[What the task asks]: Exactly as they appear, set down all of the records.

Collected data
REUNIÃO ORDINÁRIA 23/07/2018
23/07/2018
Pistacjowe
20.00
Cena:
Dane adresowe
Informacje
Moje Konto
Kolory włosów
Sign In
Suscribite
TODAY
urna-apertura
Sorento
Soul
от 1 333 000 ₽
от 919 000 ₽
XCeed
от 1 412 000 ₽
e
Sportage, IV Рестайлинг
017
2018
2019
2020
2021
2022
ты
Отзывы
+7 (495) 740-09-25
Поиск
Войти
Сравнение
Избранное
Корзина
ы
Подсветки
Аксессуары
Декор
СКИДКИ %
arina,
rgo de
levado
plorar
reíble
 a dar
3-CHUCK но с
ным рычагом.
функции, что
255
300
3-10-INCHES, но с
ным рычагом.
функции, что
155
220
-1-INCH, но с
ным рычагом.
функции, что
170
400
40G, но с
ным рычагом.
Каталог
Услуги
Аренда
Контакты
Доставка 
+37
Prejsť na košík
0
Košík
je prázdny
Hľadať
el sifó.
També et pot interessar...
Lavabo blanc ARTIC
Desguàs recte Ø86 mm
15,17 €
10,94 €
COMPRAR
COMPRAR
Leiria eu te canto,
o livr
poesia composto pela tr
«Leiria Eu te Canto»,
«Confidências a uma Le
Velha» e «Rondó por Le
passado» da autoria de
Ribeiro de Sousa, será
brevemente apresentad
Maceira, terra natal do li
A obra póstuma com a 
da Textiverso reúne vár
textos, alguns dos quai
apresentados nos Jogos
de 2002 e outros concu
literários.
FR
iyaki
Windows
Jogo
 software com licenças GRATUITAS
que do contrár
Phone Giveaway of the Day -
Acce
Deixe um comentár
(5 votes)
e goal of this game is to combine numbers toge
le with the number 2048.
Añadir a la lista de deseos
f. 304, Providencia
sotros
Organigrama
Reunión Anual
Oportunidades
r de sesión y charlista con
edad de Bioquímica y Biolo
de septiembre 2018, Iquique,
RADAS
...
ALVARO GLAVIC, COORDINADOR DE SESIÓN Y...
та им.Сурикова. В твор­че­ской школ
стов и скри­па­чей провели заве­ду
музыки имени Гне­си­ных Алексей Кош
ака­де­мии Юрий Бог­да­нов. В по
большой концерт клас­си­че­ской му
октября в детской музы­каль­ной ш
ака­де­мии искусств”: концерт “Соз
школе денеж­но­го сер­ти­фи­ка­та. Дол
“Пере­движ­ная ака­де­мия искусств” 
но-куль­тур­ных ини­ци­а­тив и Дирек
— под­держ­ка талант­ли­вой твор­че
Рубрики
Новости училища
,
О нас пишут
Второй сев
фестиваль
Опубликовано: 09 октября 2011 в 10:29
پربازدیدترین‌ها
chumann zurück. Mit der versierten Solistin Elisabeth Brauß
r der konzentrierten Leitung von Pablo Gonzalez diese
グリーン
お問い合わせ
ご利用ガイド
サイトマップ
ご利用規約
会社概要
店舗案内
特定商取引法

[Response to the exercise]:
REUNIÃO ORDINÁRIA 23/07/2018
23/07/2018
Pistacjowe
20.00
Cena:
Dane adresowe
Informacje
Moje Konto
Kolory włosów
Sign In
Suscribite
TODAY
urna-apertura
Sorento
Soul
от 1 333 000 ₽
от 919 000 ₽
XCeed
от 1 412 000 ₽
e
Sportage, IV Рестайлинг
017
2018
2019
2020
2021
2022
ты
Отзывы
+7 (495) 740-09-25
Поиск
Войти
Сравнение
Избранное
Корзина
ы
Подсветки
Аксессуары
Декор
СКИДКИ %
arina,
rgo de
levado
plorar
reíble
 a dar
3-CHUCK но с
ным рычагом.
функции, что
255
300
3-10-INCHES, но с
ным рычагом.
функции, что
155
220
-1-INCH, но с
ным рычагом.
функции, что
170
400
40G, но с
ным рычагом.
Каталог
Услуги
Аренда
Контакты
Доставка 
+37
Prejsť na košík
0
Košík
je prázdny
Hľadať
el sifó.
També et pot interessar...
Lavabo blanc ARTIC
Desguàs recte Ø86 mm
15,17 €
10,94 €
COMPRAR
COMPRAR
Leiria eu te canto,
o livr
poesia composto pela tr
«Leiria Eu te Canto»,
«Confidências a uma Le
Velha» e «Rondó por Le
passado» da autoria de
Ribeiro de Sousa, será
brevemente apresentad
Maceira, terra natal do li
A obra póstuma com a 
da Textiverso reúne vár
textos, alguns dos quai
apresentados nos Jogos
de 2002 e outros concu
literários.
FR
iyaki
Windows
Jogo
 software com licenças GRATUITAS
que do contrár
Phone Giveaway of the Day -
Acce
Deixe um comentár
(5 votes)
e goal of this game is to combine numbers toge
le with the number 2048.
Añadir a la lista de deseos
f. 304, Providencia
sotros
Organigrama
Reunión Anual
Oportunidades
r de sesión y charlista con
edad de Bioquímica y Biolo
de septiembre 2018, Iquique,
RADAS
...
ALVARO GLAVIC, COORDINADOR DE SESIÓN Y...
та им.Сурикова. В твор­че­ской школ
стов и скри­па­чей провели заве­ду
музыки имени Гне­си­ных Алексей Кош
ака­де­мии Юрий Бог­да­нов. В по
большой концерт клас­си­че­ской му
октября в детской музы­каль­ной ш
ака­де­мии искусств”: концерт “Соз
школе денеж­но­го сер­ти­фи­ка­та. Дол
“Пере­движ­ная ака­де­мия искусств” 
но-куль­тур­ных ини­ци­а­тив и Дирек
— под­держ­ка талант­ли­вой твор­че
Рубрики
Новости училища
,
О нас пишут
Второй сев
фестиваль
Опубликовано: 09 октября 2011 в 10:29
پربازدیدترین‌ها
chumann zurück. Mit der versierten Solistin Elisabeth Brauß
r der konzentrierten Leitung von Pablo Gonzalez diese
グリーン
お問い合わせ
ご利用ガイド
サイトマップ
ご利用規約
会社概要
店舗案内
特定商取引法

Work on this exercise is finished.